BBC News – Northumberlandia: The naked lady of Cramlington

4 09 2012

More observant readers will recall that I used to work for a company selling software to mining companies. It was a not unpleasant few years of my career, though I always felt a little uneasy knowing that our software was (as I used to flippantly describe it) designed to help mining companies dig better holes.

In my younger days, straight out of Uni, I refused to work on the well paid projects for defence contractors. The ever present little boy in me (no comments thank-you MM, I was being metaphorical) loved the idea of writing software for guided missiles or fast jets, but at the end of the day they weren’t there just to make loud bangs and big explosions. They were designed to kill people.

Mines rape the landscape so we can feed our hunger for minerals. “Someone’s going to do it…”. Though legislation has made things a little better in recent decades, it’s still not uncommon for the spoil heaps to be raging eye-soars for many years. I was all the more pleased then to see this novel idea to use the vast quantities of rock and waste from an open cast coalmine in the NW of the UK. If you’re going to use 1,500,000 tonnes of rock to make a huge great pile… might as well make it an aesthetically pleasing one, no?!

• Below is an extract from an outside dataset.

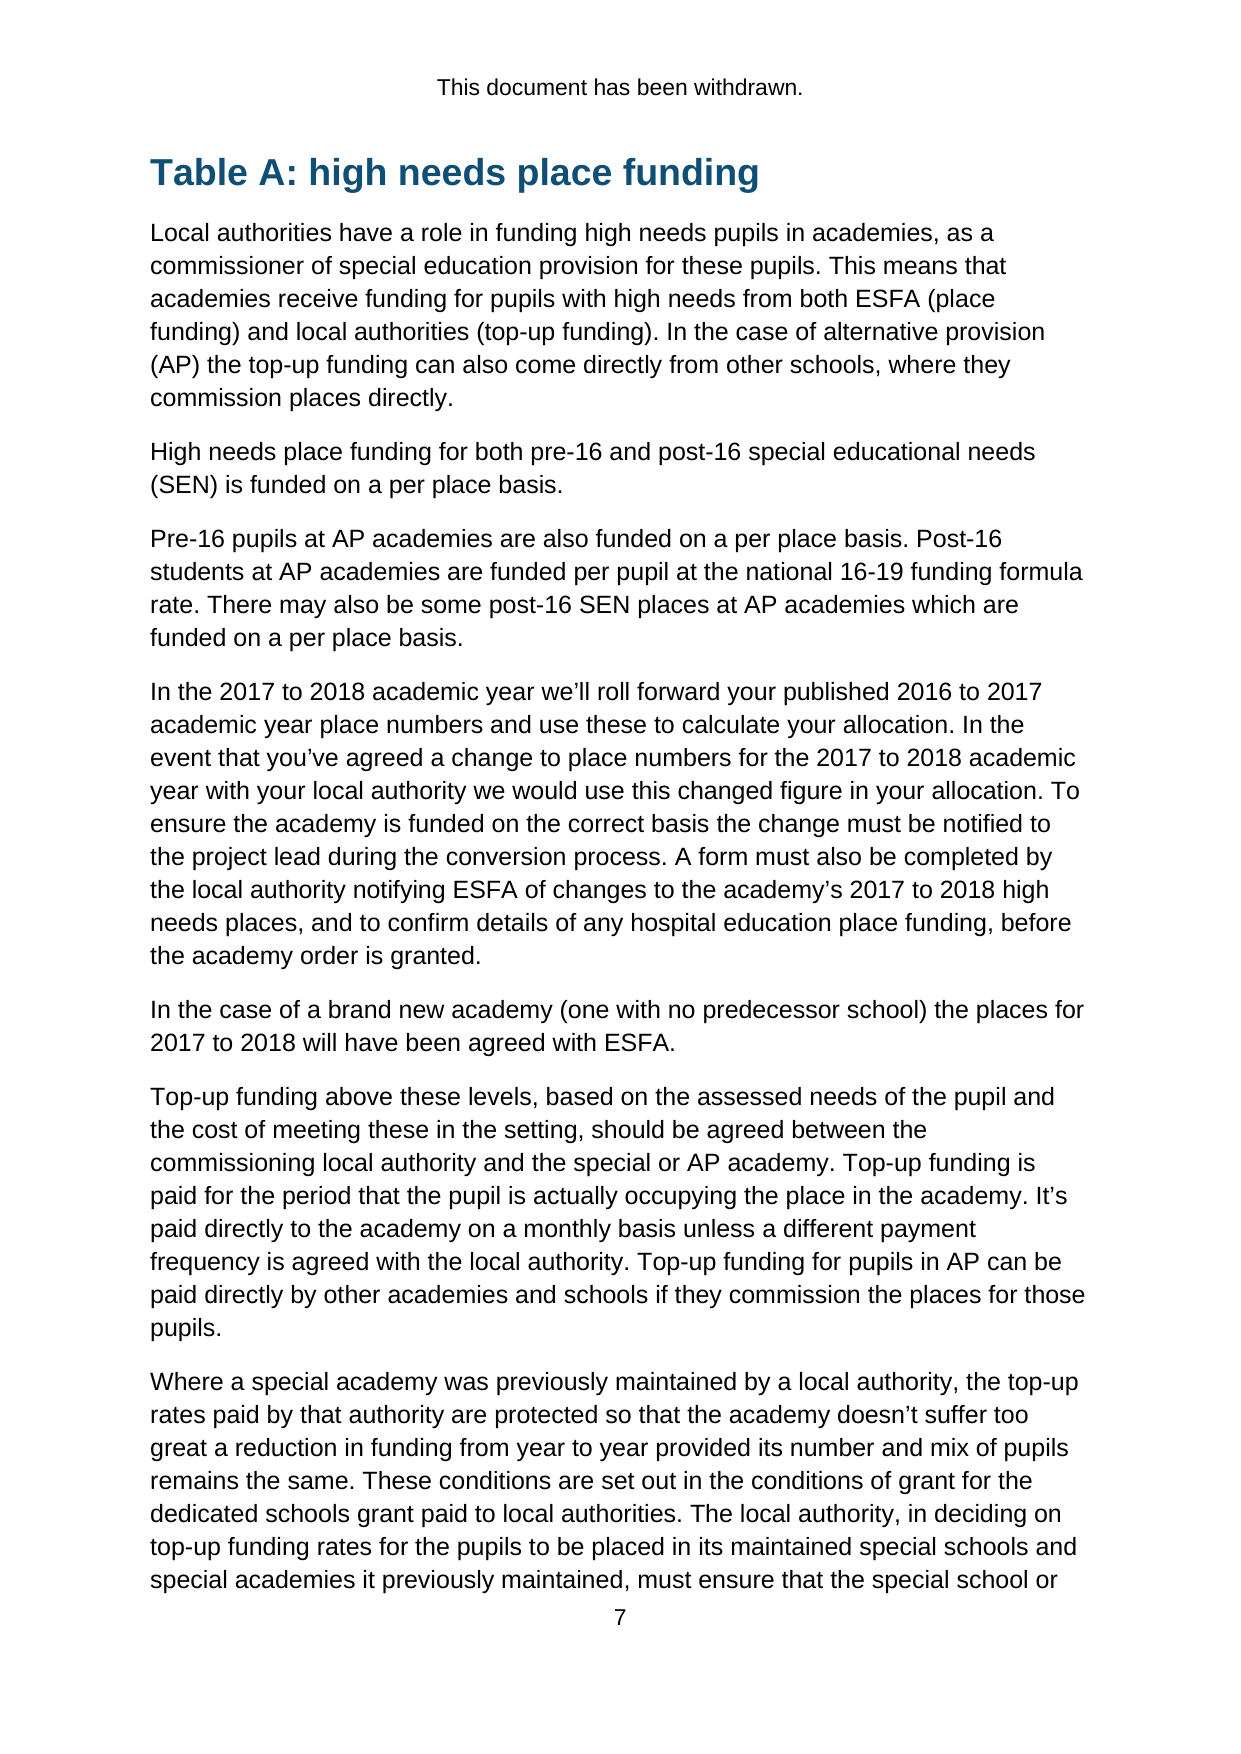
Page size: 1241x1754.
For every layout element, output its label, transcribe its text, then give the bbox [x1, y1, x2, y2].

BBC News – Northumberlandia: The naked lady of Cramlington.




6 responses

5 09 2012
misfits' miscellany

You reminded me that you also worked in typography. Do you know anything about creating the stencils used for text in screen-printing?

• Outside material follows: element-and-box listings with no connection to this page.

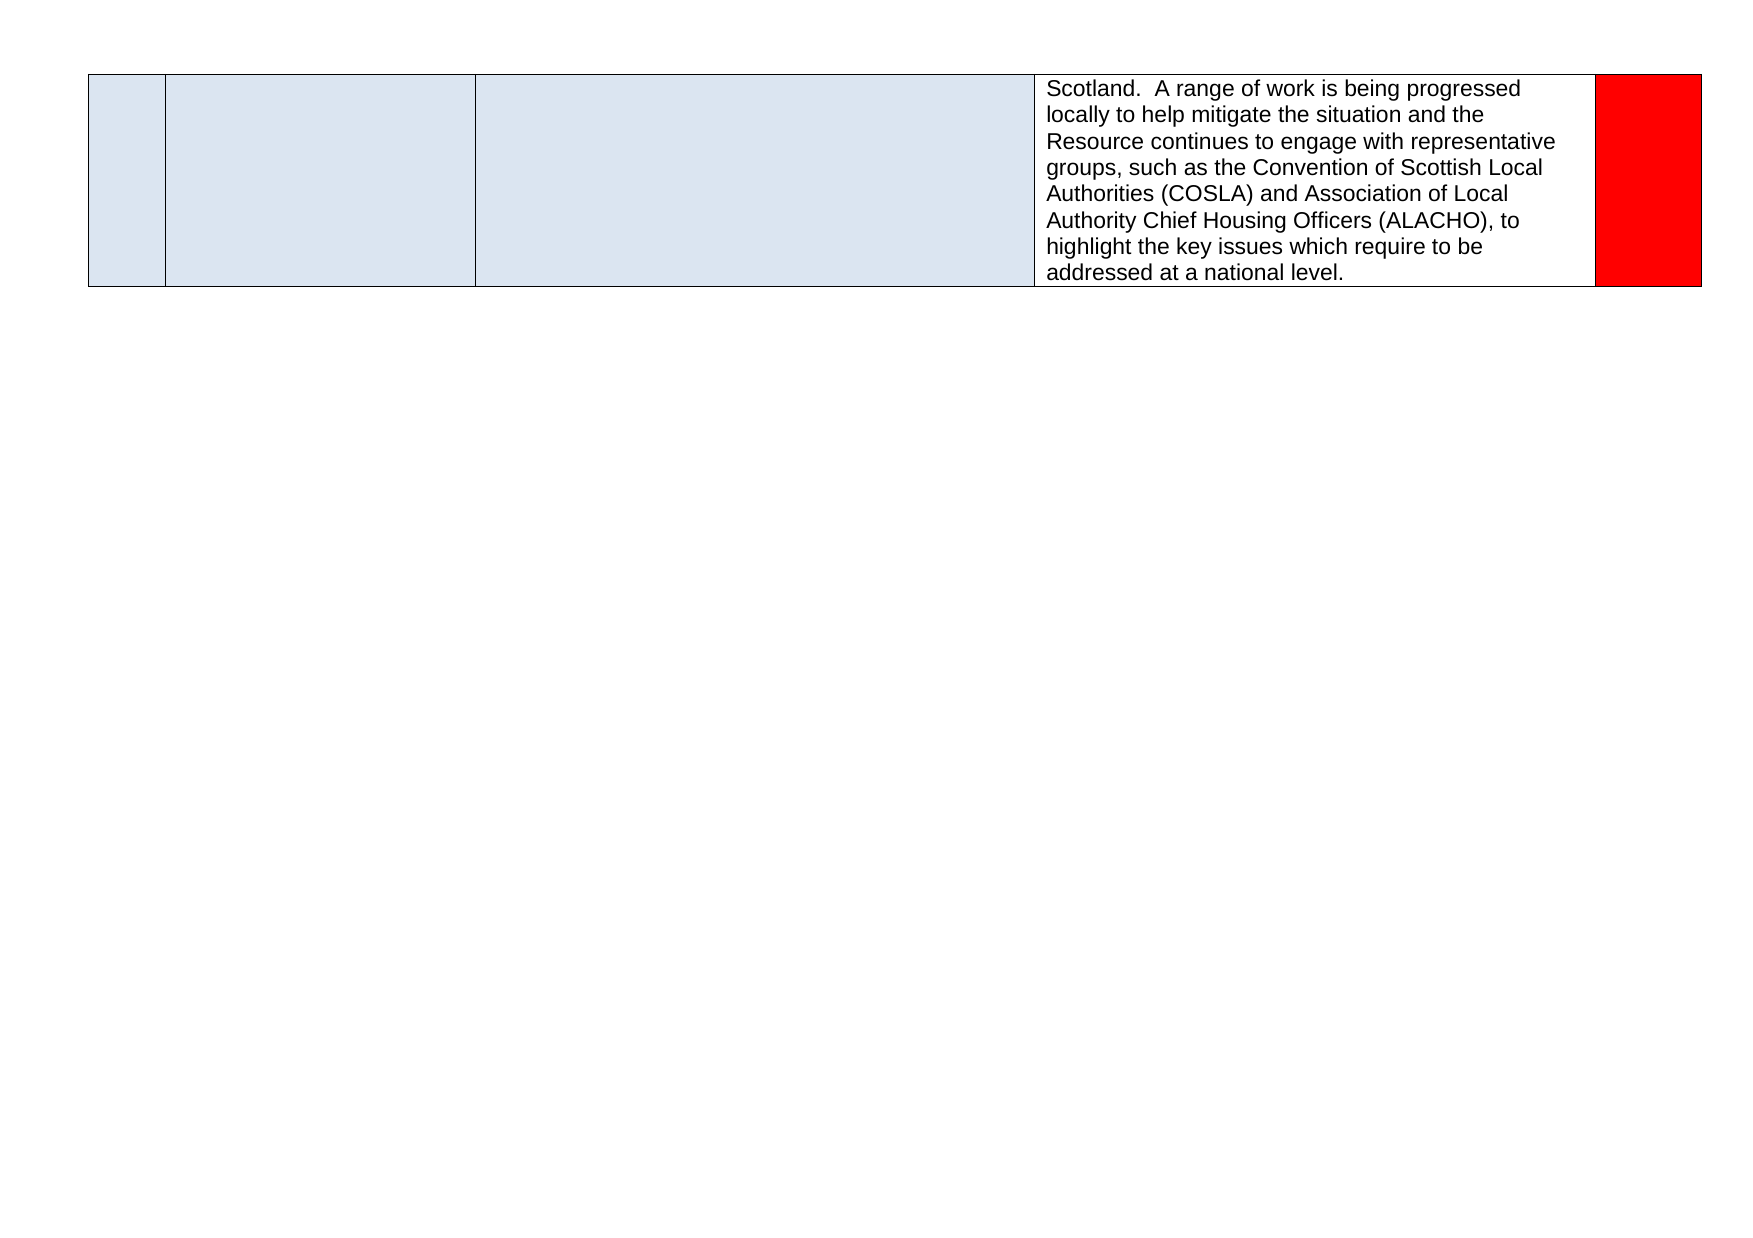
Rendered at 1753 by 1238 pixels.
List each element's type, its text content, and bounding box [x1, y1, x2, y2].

table_cell [89, 75, 165, 286]
table_cell [1596, 75, 1701, 286]
table_cell [166, 75, 475, 286]
table_cell [476, 75, 1034, 286]
table_cell Scotland. A range of work is being progressed locally to help mitigate the situation and the Resource continues to engage with representative groups, such as the Convention of Scottish Local Authorities (COSLA) and Association of Local Authority Chief Housing Officers (ALACHO), to highlight the key issues which require to be addressed at a national level. [1035, 75, 1595, 286]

And how did you enjoy the Peter Silverton book?

5 09 2012
Quieter Elephant

Only in a generic way. What specifically do you mean?
i’m still reading Silverton. Funny stuff. Just read origin of super duper…

6 09 2012
misfits' miscellany

I can’t remember the origin of Super Duper. But I do like where the word “bum” comes from, the “bumpable” part; well, his best guess.

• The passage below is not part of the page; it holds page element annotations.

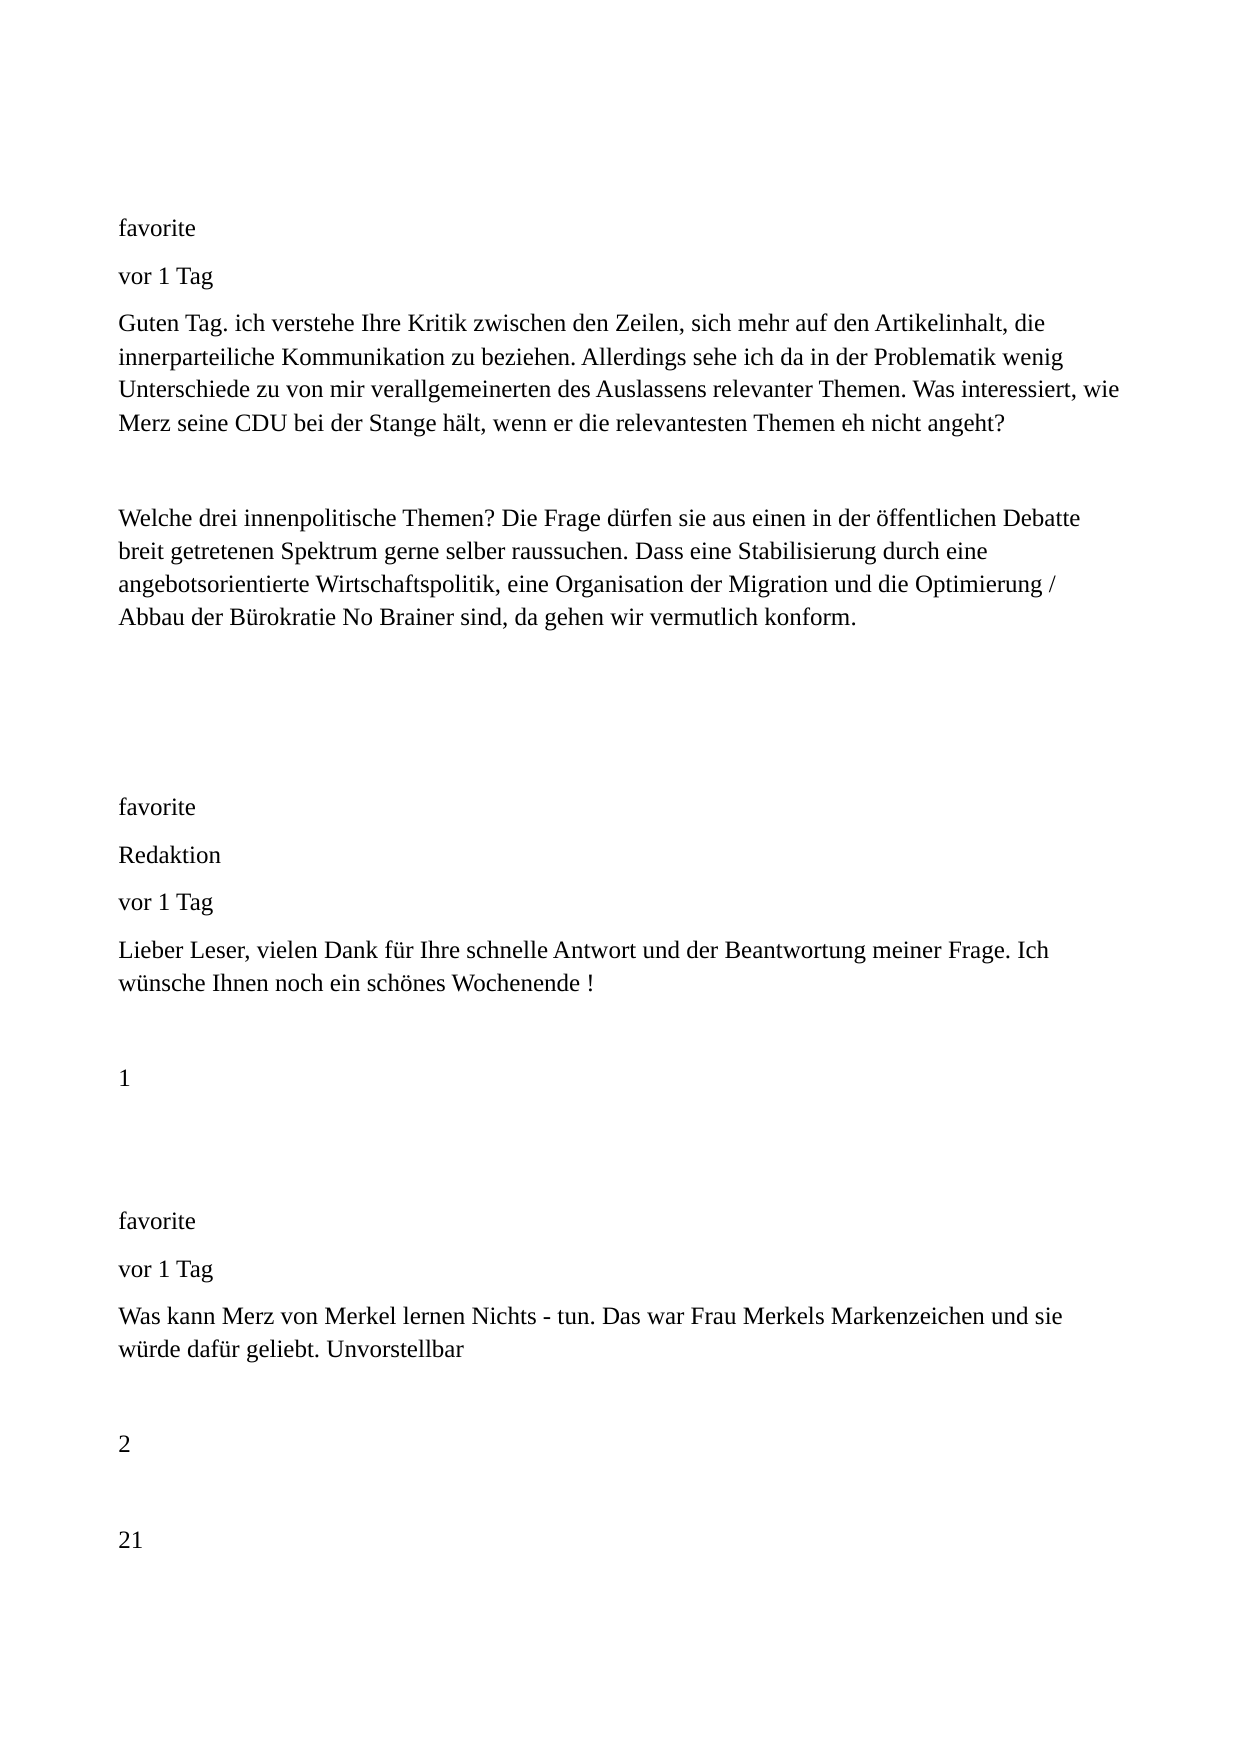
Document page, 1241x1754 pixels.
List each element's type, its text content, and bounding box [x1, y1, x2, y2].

text favorite [118, 213, 1122, 242]
text vor 1 Tag [118, 261, 1122, 290]
text vor 1 Tag [118, 1254, 1122, 1282]
text Guten Tag. ich verstehe Ihre Kritik zwischen den Zeilen, sich mehr auf den Artikelinhalt, die innerparteiliche Kommunikation zu beziehen. Allerdings sehe ich da in der Problematik wenig Unterschiede zu von mir verallgemeinerten des Auslassens relevanter Themen. Was interessiert, wie Merz seine CDU bei der Stange hält, wenn er die relevantesten Themen eh nicht angeht? [118, 308, 1122, 436]
text Redaktion [118, 840, 1122, 869]
text favorite [118, 792, 1122, 821]
text Welche drei innenpolitische Themen? Die Frage dürfen sie aus einen in der öffentlichen Debatte breit getretenen Spektrum gerne selber raussuchen. Dass eine Stabilisierung durch eine angebotsorientierte Wirtschaftspolitik, eine Organisation der Migration und die Optimierung / Abbau der Bürokratie No Brainer sind, da gehen wir vermutlich konform. [118, 503, 1122, 631]
text Was kann Merz von Merkel lernen Nichts - tun. Das war Frau Merkels Markenzeichen und sie würde dafür geliebt. Unvorstellbar [118, 1301, 1122, 1363]
text 1 [118, 1063, 1122, 1092]
text Lieber Leser, vielen Dank für Ihre schnelle Antwort und der Beantwortung meiner Frage. Ich wünsche Ihnen noch ein schönes Wochenende ! [118, 935, 1122, 997]
text vor 1 Tag [118, 887, 1122, 916]
text favorite [118, 1206, 1122, 1235]
text 21 [118, 1525, 1122, 1553]
text 2 [118, 1429, 1122, 1458]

I want to screen-print MM’s magazine, learn something about printing in the interim. Screen-printing isn’t that hard to learn, but the book are mostly geared towards large images, with bold lines, those which require less detail and delicacy than text. I thought you might know how they create stencils for text. I’m just beginning to research, and might find it obvious when I pick up book…

6 09 2012
Quieter Elephant

Dupa is Polish for arse.
Well these days most screen/offset printing is done digitally. T-shirts are still done “the old fashioned way” (sometimes), but mostly a RIP is used to screen images these days. It creates the dot patterns to avoid unsightly interference between the different inks. Text though is usually 100% black. There are no stencils as such, just the regular letter imaged on emulsion on a printing plate. The ink sticks to the imaged emulsion, and water to the rest. A newspaper is printed with dots in the 1000-1200dpi range. Magazines and commercial printing maybe at 2400dpi. Bank notes might have dots 10 times smaller. Offset printing avoids the issue of the circle dropping out of the a, b, d, o etc…

6 09 2012
misfits' miscellany

Thanks, QE, but I want to go old school, silk screen, do it with the squeegee. It’ll cost less, a hell of a lot more work, but I don’t mind a bit of physical labour, it’s like therapy. And I like to learn crafts. I used to develop my own 35mm photos in the bathroom. In a subtropical city I could only do two or three before the heat made the chems volatile. I dig a bit of old style craftsmanship. I plan to make print the mag and then make T-shirts after hours, to fund this non-commercial venture that is MM.

There a few old beat poetry mags for which they did the silk screen printing, so it must be doable.

Anyway, Ta!

6 09 2012
Quieter Elephant

Good on ya! I totally get the craft/in touch thing. I used to do B&W photos too.